As for the US-North Korea summit, there does not appear to be a clearly preferable outcome for Russia. As one of Pyongyang’s main trade partners, Moscow stands to gain from the lifting of international sanctions on the DPRK. Yet, if talks take place and succeed in producing a nuclear agreement, there is no reason to believe that Russia will have a role in the resulting arms control regime, despite Moscow’s repeated insistence on being part of the solution to the crisis on the Korean Peninsula.

A pariah state in the making?

On 24 May, the Dutch-led Joint Investigative Team announced that a Russian military missile system downed MH17 in July 2014; the following day, investigative group Bellingcat established a GRU commander’s complicity in the civilian airliner’s explosion. Coming on the back of the Sergey Skripal affair, these developments cement Russia’s growing image as a rogue state indifferent to the rules and norms of the international order—at least in the West.

The erosion of Russia’s willingness to conform to the rules-based order has made it easier for Western countries to overcome their usual reluctance to punish Russia’s transgressions in a meaningful way. In the aftermath of the poisoning of the ex-spy and his daughter, the United Kingdom launched a campaign against illicit foreign capital, while 28 states expelled a combined total of 342 Russian diplomats, a response unheard-of since the Cold War. Immediately after the dual revelations concerning the downing of MH17, both Australia and the Netherlands formally charged Russia with responsibility for the civilian airliner’s explosion, and it remains to be seen whether other countries will join them in doing so and whether their formal accusations will come to serve as a basis for additional sanctions against Russia or even international charges of war crimes.

Moreover, worsening relations with the West will almost surely complicate any efforts to capitalize on the rapid deterioration of the transatlantic alliance and the generally divisive behavior of the current occupant of the White House.

No tears shed for the opposition

That said, the month of May has reassured Moscow in one important respect: regime security.

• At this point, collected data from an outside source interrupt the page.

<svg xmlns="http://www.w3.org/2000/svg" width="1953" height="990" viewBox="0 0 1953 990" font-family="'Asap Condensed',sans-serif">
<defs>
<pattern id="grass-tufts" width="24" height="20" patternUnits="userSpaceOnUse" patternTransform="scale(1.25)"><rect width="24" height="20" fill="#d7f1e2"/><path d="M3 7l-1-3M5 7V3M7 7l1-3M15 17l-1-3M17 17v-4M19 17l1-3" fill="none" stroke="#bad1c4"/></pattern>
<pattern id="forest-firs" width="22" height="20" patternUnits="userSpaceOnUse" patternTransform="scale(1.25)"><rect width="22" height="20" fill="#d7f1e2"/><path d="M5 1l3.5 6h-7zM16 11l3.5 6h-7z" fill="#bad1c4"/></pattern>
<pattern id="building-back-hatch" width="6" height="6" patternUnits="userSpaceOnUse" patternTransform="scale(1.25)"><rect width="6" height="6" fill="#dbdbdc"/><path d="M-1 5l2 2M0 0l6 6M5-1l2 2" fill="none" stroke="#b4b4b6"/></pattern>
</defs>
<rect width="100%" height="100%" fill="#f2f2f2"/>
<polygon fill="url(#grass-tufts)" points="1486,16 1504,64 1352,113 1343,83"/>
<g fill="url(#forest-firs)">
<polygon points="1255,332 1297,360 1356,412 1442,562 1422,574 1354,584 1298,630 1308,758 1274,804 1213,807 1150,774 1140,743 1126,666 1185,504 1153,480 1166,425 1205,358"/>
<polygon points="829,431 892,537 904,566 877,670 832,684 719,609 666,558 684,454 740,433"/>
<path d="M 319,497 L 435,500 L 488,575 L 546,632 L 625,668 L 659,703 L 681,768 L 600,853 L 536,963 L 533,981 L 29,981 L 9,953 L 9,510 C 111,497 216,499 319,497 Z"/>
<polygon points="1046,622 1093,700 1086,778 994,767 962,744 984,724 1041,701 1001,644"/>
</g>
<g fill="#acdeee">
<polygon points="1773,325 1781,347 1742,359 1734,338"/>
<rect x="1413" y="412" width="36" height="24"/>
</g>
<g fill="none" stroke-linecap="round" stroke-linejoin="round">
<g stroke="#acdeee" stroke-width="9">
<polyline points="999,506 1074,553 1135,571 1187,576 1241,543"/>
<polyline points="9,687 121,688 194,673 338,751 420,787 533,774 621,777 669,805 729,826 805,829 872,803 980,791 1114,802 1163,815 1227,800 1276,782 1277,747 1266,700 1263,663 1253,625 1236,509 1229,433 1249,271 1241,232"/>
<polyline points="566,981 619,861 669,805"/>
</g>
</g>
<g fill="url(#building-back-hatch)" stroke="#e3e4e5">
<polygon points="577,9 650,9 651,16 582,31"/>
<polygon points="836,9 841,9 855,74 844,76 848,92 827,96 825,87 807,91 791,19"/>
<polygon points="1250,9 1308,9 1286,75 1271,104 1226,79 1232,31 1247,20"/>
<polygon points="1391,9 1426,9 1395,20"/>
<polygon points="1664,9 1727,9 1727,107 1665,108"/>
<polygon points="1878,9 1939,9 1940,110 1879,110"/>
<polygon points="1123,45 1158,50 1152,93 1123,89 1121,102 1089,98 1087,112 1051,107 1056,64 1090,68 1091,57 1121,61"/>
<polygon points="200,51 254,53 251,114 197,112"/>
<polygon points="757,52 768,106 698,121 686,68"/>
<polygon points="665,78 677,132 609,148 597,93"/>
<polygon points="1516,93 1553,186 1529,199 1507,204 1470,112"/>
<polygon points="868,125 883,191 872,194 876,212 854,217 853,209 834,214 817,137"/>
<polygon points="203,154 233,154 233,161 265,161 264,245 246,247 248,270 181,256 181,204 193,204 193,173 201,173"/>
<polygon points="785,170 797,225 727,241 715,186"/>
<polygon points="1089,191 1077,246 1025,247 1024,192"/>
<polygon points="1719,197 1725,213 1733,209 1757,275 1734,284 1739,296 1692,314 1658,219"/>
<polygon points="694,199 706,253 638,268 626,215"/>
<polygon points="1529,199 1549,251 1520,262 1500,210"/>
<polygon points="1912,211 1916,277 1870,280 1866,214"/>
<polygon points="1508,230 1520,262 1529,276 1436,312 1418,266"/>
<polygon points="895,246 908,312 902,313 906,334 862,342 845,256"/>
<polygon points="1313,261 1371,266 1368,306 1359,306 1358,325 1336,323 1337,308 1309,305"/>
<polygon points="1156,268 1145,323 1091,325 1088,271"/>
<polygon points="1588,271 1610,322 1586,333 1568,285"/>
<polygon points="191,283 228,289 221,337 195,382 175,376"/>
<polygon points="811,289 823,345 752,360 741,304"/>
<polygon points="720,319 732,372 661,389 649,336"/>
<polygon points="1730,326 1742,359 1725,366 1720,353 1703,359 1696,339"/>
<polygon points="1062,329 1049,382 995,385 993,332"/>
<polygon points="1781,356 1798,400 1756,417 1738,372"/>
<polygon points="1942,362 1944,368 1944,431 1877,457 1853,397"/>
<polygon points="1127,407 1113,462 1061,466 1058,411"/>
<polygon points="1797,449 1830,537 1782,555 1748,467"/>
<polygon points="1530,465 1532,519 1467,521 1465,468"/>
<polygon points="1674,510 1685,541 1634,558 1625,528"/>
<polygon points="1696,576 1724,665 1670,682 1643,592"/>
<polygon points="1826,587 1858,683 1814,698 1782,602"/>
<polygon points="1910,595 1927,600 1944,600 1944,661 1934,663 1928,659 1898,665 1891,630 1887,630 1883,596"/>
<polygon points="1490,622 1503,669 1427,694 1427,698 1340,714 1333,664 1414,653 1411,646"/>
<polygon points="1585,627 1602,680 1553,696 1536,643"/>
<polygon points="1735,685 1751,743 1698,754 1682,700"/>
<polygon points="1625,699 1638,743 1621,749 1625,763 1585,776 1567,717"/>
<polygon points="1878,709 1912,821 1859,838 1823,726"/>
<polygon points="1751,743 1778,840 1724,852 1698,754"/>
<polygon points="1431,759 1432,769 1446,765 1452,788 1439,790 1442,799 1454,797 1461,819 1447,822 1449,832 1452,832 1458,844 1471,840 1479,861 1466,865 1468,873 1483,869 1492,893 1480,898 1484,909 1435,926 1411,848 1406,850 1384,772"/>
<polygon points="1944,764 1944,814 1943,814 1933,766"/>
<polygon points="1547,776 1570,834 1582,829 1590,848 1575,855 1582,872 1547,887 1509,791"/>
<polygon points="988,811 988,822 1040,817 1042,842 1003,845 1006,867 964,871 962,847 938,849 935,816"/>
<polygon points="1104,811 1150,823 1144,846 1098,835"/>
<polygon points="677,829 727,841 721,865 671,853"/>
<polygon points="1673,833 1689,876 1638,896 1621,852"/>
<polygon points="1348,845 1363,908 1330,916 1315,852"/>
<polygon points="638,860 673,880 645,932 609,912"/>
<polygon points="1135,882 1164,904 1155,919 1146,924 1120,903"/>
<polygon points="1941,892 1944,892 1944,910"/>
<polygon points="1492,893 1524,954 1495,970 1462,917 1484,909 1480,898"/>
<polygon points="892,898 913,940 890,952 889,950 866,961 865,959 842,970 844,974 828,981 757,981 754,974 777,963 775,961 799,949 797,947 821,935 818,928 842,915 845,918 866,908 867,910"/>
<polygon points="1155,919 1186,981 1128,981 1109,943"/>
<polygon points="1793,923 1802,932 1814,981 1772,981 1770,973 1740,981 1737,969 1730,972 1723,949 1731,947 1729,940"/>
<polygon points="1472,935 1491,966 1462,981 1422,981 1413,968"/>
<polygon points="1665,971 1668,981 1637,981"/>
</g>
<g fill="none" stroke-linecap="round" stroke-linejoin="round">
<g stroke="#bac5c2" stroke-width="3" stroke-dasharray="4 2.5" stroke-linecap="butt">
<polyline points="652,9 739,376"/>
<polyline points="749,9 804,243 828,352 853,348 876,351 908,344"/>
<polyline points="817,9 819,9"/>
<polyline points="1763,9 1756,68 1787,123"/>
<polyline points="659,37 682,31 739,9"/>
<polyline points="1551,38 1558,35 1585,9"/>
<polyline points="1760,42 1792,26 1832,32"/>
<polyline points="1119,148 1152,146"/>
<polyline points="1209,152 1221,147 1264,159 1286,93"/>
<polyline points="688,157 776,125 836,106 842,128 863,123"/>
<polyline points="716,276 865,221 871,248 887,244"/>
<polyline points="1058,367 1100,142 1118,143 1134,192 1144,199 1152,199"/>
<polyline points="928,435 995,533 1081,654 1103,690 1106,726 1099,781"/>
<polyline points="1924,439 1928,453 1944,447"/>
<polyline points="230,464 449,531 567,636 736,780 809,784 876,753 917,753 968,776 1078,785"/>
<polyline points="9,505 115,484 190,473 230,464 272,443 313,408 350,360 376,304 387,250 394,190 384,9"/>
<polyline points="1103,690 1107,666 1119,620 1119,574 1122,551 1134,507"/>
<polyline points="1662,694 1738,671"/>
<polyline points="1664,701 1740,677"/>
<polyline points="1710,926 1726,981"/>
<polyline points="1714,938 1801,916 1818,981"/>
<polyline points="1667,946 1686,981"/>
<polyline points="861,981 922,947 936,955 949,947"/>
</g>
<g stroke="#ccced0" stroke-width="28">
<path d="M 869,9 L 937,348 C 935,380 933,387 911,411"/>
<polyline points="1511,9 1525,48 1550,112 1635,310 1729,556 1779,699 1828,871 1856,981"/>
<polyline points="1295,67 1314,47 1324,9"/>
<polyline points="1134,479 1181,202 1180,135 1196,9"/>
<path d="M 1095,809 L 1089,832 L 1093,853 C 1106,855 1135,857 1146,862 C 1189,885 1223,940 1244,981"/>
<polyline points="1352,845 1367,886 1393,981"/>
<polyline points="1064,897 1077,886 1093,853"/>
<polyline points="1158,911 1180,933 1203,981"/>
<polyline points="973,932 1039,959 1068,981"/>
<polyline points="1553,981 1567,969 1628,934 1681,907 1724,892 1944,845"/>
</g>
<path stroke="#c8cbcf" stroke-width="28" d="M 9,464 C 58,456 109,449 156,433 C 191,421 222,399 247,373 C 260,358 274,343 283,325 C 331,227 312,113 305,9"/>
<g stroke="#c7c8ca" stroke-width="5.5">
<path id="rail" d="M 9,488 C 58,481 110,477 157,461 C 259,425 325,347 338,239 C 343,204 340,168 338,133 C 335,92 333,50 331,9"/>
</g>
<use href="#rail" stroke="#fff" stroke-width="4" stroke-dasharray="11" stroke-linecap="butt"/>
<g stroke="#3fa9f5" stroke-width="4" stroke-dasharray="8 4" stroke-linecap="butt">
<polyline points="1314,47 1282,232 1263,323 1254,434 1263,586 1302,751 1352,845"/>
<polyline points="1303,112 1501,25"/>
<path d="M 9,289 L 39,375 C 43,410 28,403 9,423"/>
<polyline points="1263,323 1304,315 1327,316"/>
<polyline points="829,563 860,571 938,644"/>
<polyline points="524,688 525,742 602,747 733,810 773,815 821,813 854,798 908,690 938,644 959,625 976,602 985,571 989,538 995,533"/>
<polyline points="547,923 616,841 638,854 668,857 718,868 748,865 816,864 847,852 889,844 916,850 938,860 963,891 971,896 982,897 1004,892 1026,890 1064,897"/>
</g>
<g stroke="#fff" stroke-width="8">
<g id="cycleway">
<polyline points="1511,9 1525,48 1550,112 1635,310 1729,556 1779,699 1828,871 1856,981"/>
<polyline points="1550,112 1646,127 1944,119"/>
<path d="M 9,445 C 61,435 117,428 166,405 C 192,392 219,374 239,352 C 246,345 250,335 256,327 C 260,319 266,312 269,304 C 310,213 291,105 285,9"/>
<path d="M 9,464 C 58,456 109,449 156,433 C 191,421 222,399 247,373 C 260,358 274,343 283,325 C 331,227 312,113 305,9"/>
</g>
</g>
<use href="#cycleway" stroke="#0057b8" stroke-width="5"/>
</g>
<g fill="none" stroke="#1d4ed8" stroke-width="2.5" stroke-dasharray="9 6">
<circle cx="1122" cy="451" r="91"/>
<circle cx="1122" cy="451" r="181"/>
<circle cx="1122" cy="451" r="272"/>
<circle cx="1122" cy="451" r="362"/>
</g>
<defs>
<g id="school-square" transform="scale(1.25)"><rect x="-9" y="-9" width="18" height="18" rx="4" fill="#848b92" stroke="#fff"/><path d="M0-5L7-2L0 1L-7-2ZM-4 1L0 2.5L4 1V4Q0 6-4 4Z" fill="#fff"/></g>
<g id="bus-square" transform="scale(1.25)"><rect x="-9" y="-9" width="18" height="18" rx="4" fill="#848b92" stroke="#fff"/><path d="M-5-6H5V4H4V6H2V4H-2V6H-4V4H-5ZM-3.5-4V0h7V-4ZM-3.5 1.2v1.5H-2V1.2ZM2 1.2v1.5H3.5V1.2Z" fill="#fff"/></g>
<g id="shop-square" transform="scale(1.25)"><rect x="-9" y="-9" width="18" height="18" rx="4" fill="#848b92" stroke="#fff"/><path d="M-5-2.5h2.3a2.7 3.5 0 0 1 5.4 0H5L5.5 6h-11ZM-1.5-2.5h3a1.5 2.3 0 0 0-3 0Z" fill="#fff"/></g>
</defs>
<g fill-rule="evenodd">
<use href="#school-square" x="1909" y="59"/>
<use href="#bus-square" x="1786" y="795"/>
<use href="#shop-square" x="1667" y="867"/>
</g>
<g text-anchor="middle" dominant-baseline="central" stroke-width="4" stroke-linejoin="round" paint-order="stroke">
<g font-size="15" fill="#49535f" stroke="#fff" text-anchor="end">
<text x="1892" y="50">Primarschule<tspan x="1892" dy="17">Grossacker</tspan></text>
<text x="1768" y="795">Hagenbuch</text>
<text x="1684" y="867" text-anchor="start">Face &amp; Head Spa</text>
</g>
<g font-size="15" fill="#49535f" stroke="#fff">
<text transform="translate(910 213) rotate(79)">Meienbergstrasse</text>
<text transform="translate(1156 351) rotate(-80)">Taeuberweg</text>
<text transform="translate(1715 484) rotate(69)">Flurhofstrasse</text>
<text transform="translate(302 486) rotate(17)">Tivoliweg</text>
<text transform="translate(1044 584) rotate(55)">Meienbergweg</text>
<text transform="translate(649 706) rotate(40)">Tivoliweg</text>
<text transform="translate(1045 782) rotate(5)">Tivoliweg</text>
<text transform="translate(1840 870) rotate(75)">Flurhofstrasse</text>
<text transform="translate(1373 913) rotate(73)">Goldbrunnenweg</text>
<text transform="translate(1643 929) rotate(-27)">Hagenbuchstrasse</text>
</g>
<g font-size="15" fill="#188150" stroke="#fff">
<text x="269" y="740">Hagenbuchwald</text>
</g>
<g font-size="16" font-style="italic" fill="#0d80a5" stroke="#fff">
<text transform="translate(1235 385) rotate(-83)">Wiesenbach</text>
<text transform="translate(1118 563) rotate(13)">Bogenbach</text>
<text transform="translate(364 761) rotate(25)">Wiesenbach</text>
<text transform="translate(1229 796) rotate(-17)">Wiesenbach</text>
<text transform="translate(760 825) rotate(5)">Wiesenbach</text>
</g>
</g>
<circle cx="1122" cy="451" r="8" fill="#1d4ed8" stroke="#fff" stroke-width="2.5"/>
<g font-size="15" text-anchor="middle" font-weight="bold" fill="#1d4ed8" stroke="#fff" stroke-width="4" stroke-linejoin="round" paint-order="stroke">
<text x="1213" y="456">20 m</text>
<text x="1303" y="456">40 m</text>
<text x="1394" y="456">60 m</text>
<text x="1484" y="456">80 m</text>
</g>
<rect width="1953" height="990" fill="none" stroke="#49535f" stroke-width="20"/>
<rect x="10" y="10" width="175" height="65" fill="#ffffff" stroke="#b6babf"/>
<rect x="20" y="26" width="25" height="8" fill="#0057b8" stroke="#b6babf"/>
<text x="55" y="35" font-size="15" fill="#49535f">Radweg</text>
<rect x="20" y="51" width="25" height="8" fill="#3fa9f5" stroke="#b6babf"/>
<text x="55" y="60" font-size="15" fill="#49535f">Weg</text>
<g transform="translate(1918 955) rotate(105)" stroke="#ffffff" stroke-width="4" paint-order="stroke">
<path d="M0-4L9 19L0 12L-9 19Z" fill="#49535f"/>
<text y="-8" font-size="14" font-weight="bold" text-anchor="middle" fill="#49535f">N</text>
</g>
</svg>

Preoccupied with Russia’s behavior on the international stage and the tumult caused by President Trump’s decisions on Iran, Israel, and North Korea, few in the West found time to shed tears for those caught up in what Alexey Navalny’s team called a “full-scale campaign of political persecution” launched by the Kremlin following a series of protests on 5 May.

By its estimate, approximately 1,500 people—including Navalny himself and nearly 20 of his aides and allies—have been jailed for organizing or participating in the protests, a crackdown that would have been widely condemned in the West at one time. Today, it barely registers, obscured by Russia’s assertiveness and the erratic behavior of the US. Moscow, whose twenty-first century worldview has been heavily shaped by regime security concerns from external actors, can at least take solace in that as it enters Putin’s fourth presidential term.